*Exercise prompt*. What is needed is an exact copy of the records, with the images left out.

Stored data:

══════

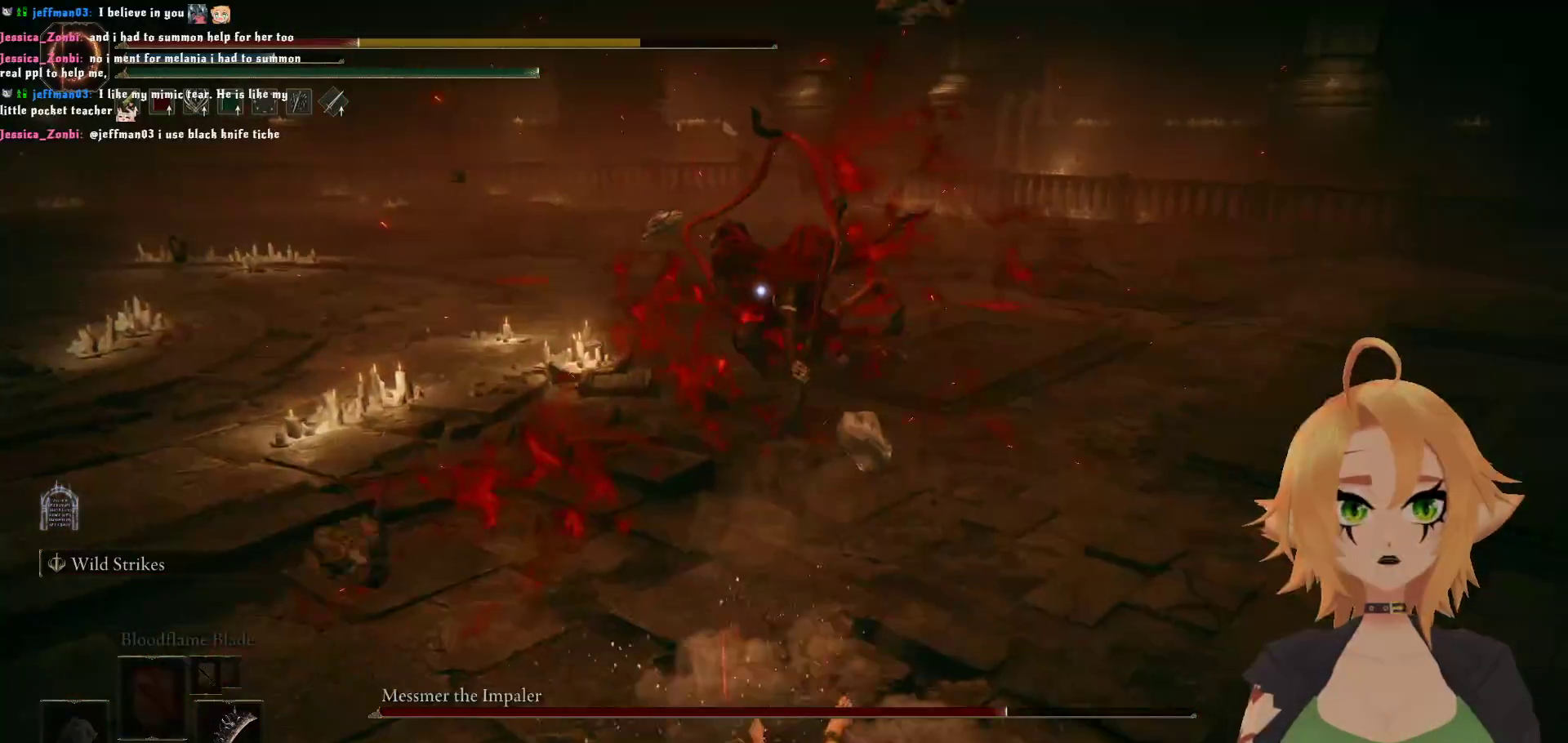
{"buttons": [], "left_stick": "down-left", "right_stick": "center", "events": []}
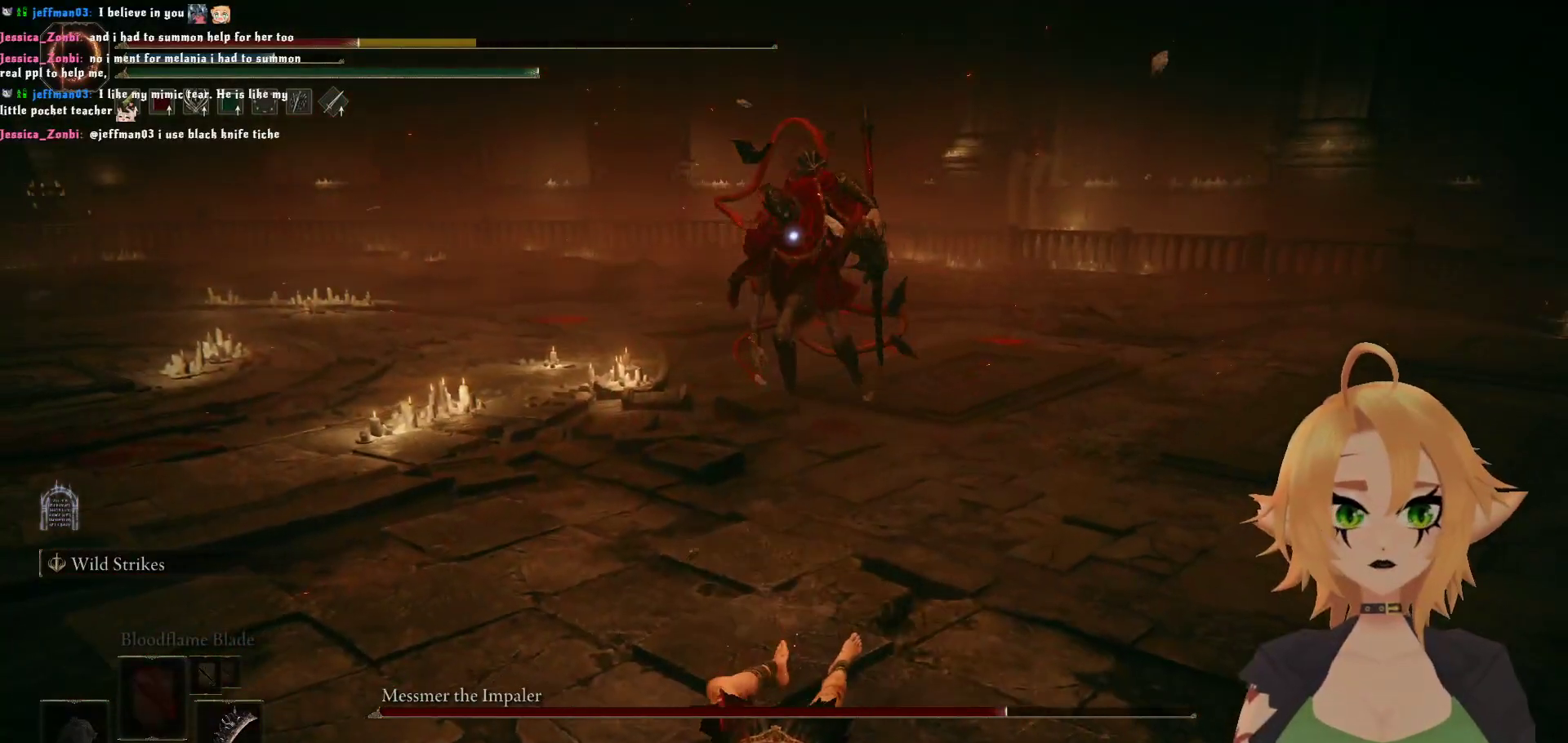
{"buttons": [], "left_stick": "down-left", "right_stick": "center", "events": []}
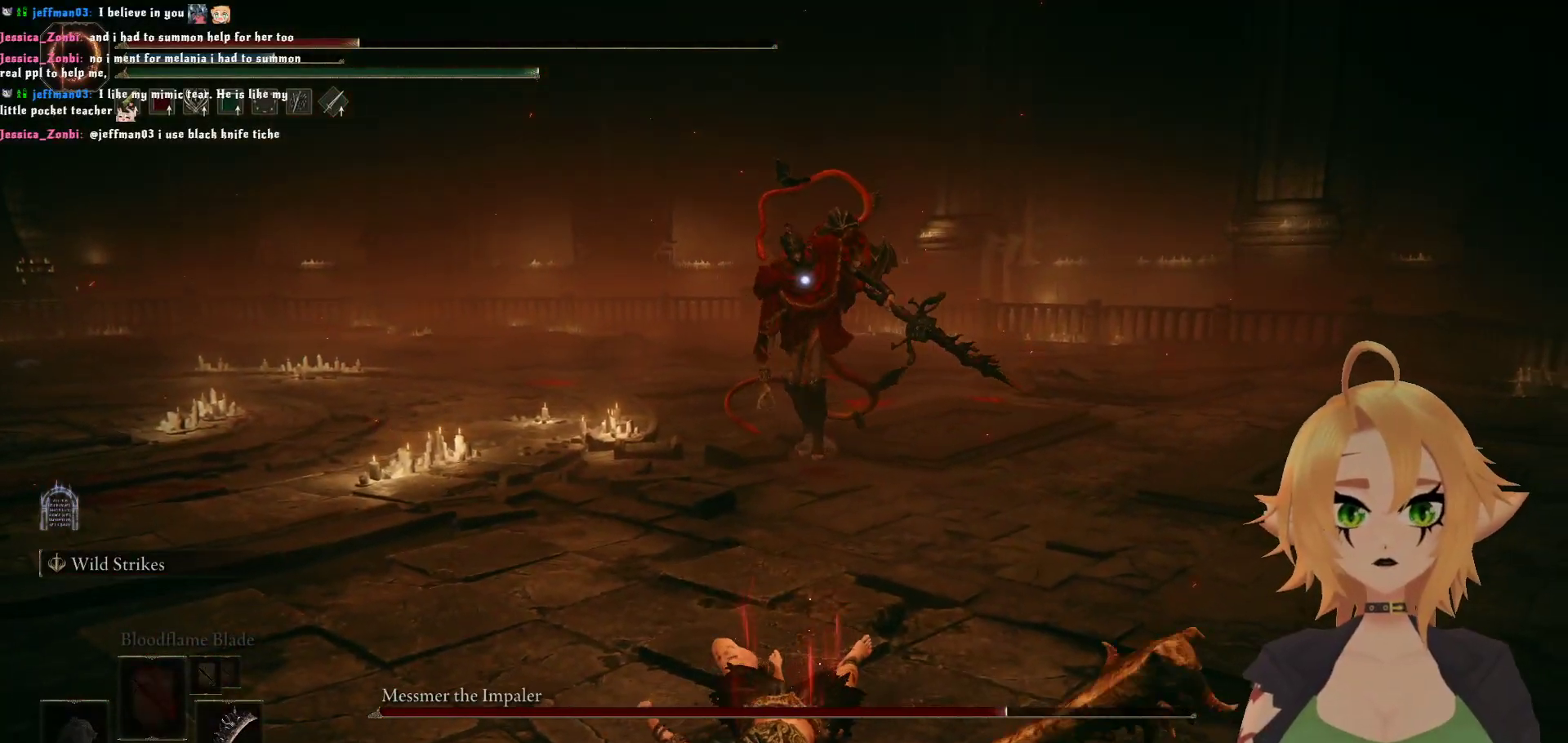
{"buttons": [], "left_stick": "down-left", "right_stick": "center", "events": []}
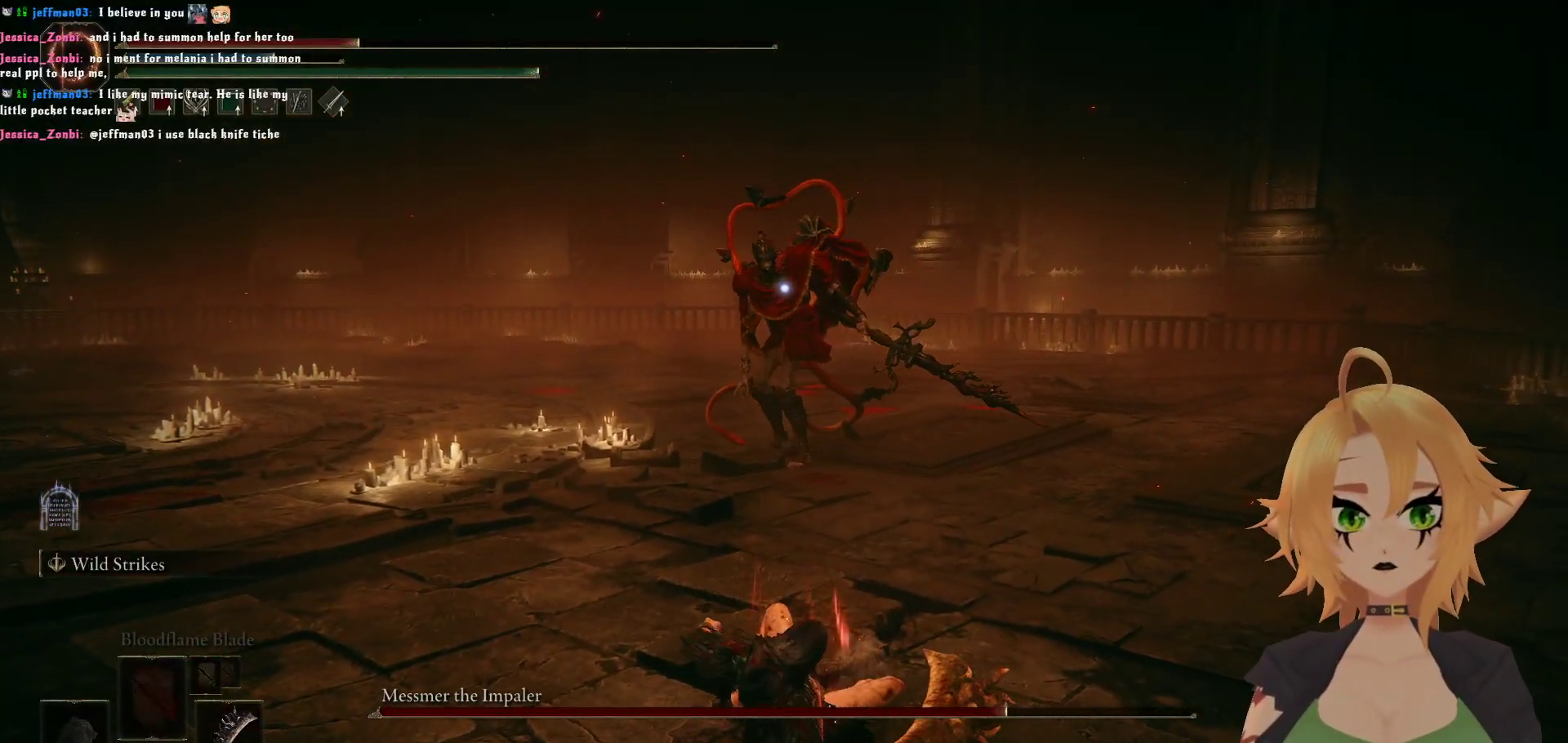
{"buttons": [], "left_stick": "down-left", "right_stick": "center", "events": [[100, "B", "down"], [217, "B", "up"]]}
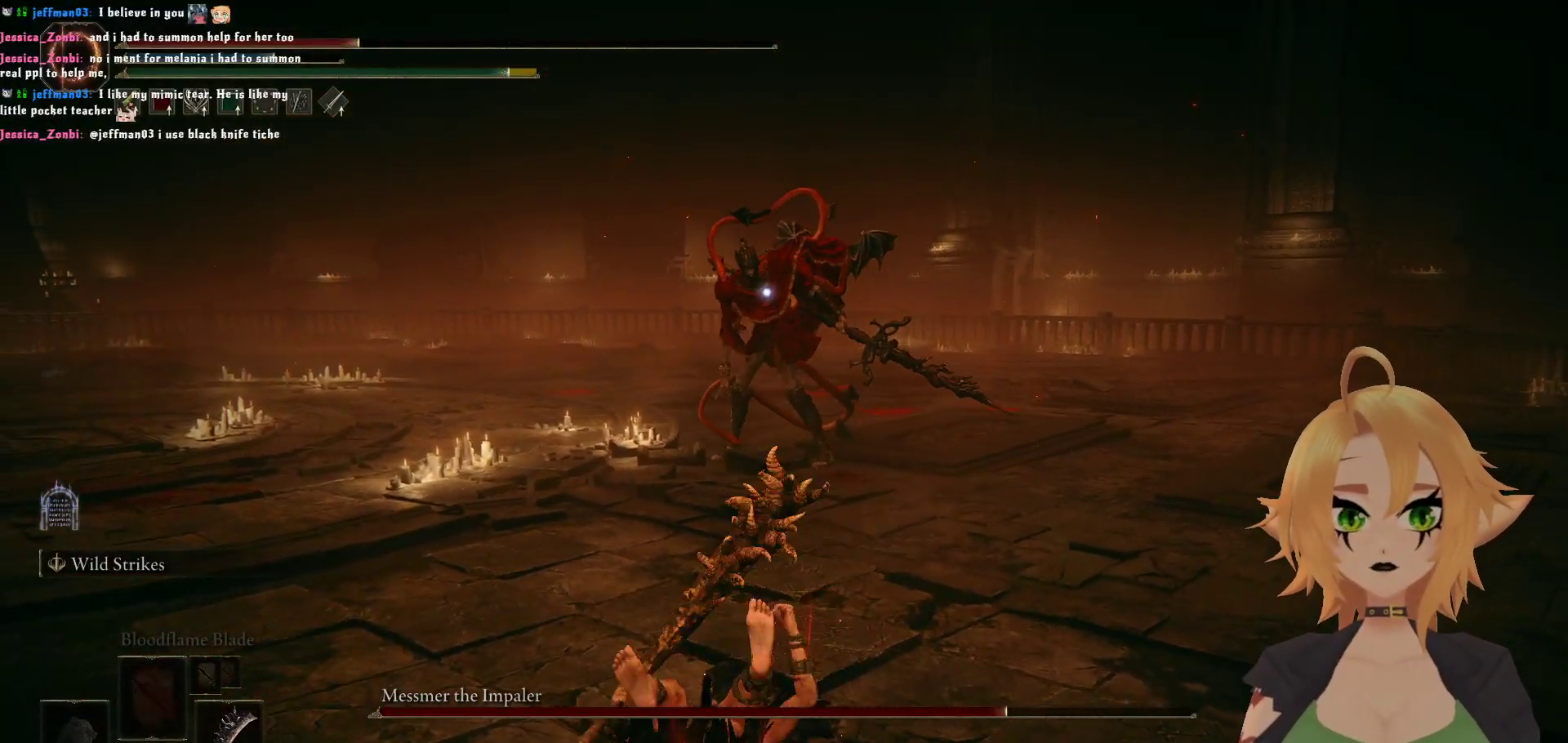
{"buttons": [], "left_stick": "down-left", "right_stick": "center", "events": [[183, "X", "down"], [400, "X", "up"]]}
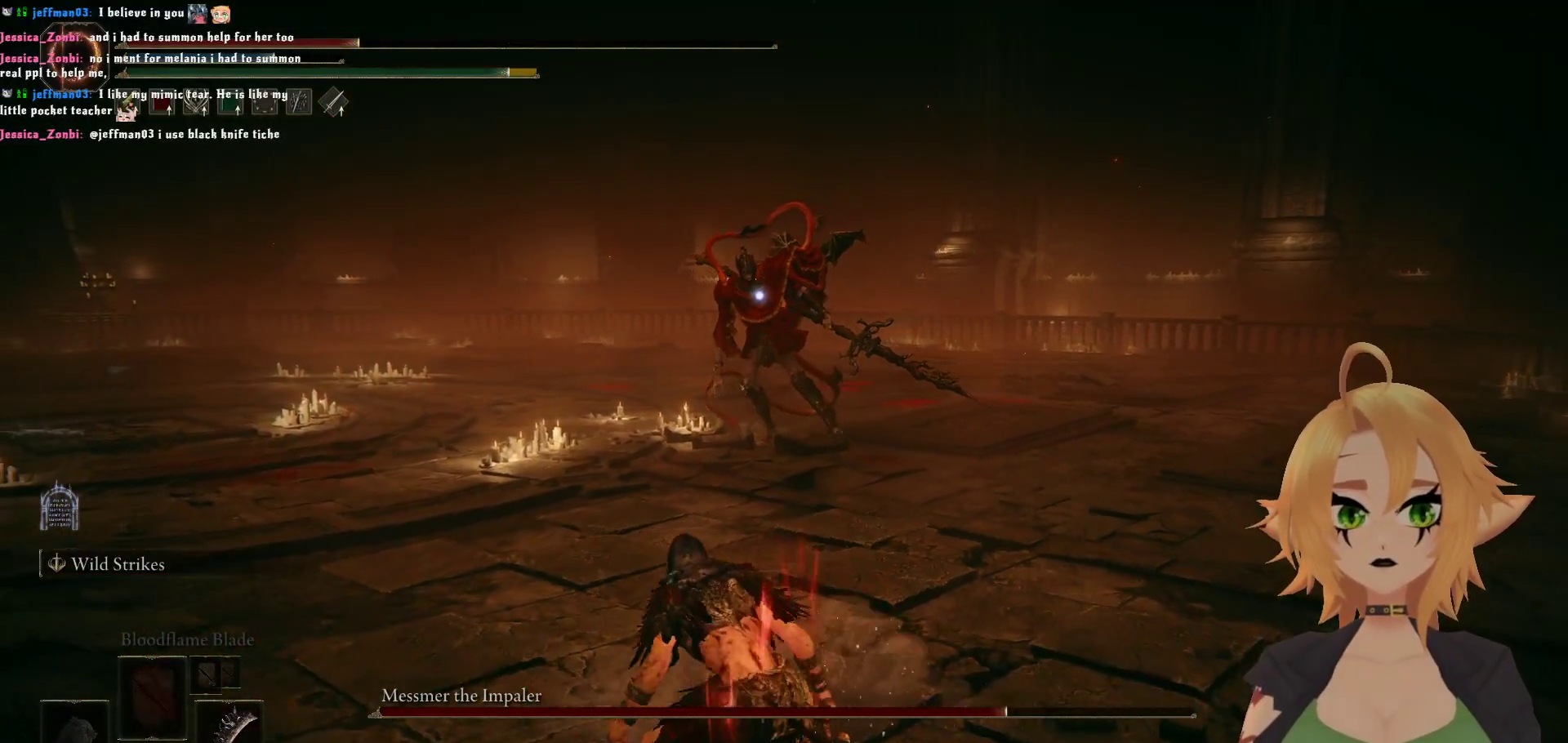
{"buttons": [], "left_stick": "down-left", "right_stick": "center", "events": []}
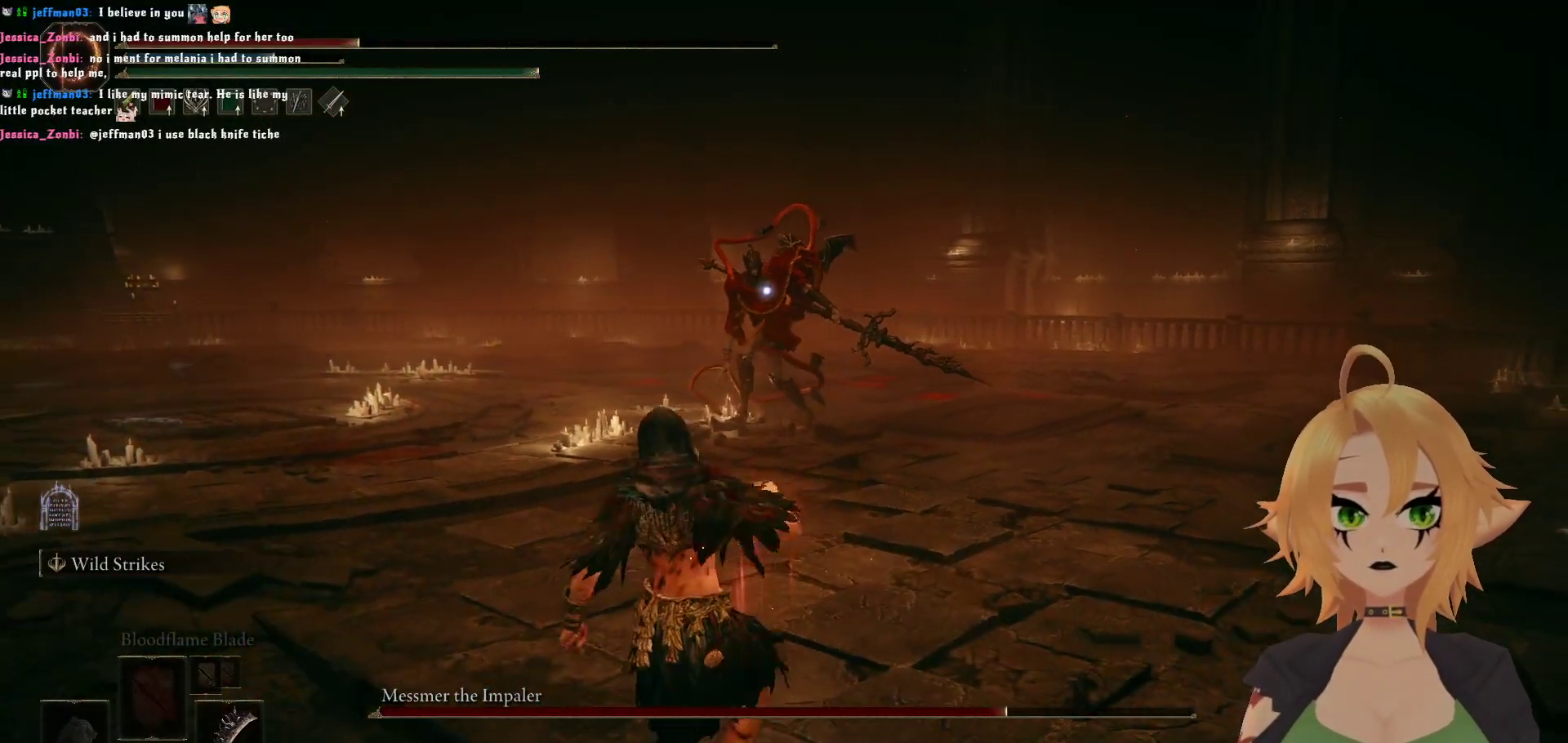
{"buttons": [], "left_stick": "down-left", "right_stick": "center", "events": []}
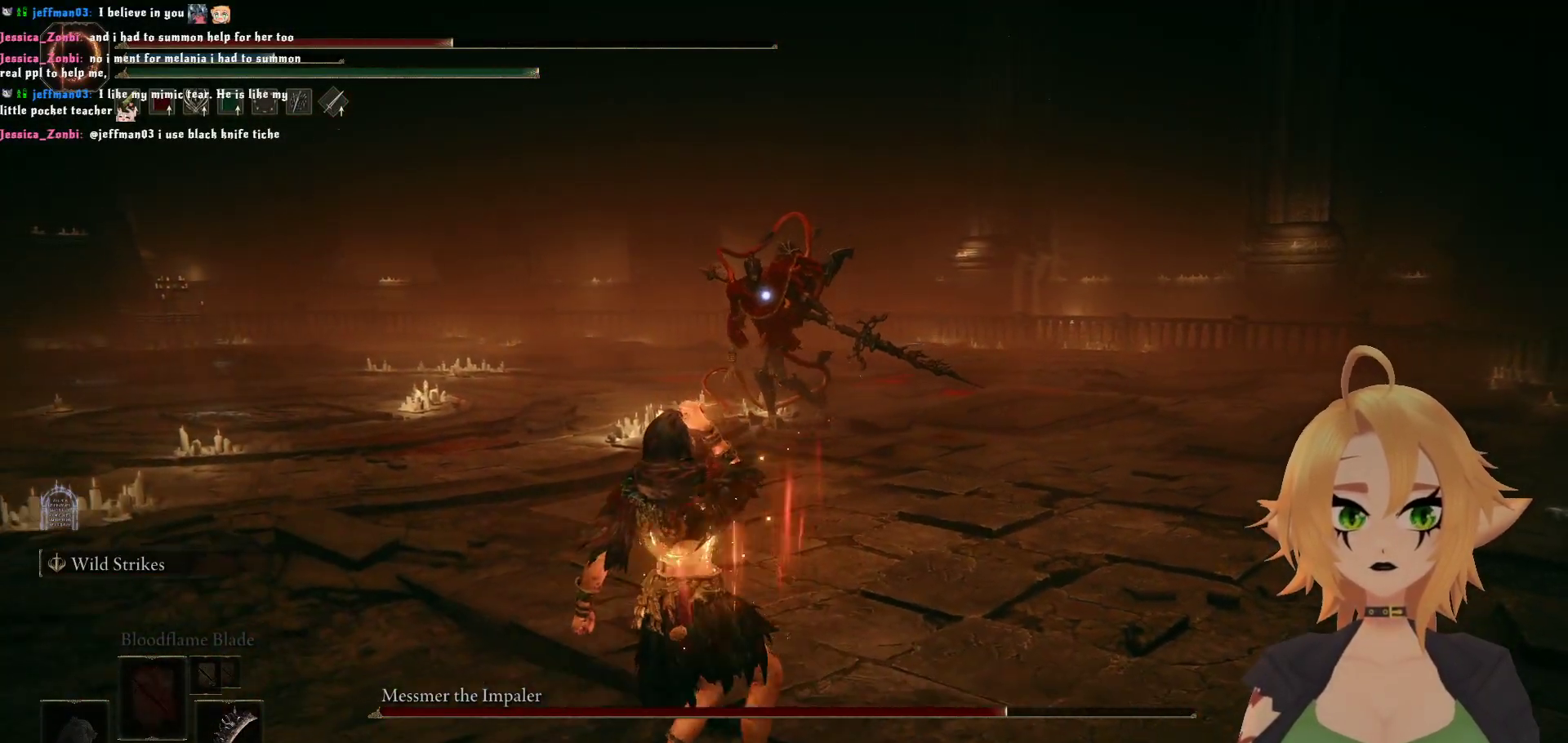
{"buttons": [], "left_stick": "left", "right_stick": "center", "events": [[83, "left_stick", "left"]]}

══════

*Solution to the exercise*.
{"buttons": [], "left_stick": "down-left", "right_stick": "center", "events": []}
{"buttons": [], "left_stick": "down-left", "right_stick": "center", "events": []}
{"buttons": [], "left_stick": "down-left", "right_stick": "center", "events": []}
{"buttons": [], "left_stick": "down-left", "right_stick": "center", "events": [[100, "B", "down"], [217, "B", "up"]]}
{"buttons": [], "left_stick": "down-left", "right_stick": "center", "events": [[183, "X", "down"], [400, "X", "up"]]}
{"buttons": [], "left_stick": "down-left", "right_stick": "center", "events": []}
{"buttons": [], "left_stick": "down-left", "right_stick": "center", "events": []}
{"buttons": [], "left_stick": "left", "right_stick": "center", "events": [[83, "left_stick", "left"]]}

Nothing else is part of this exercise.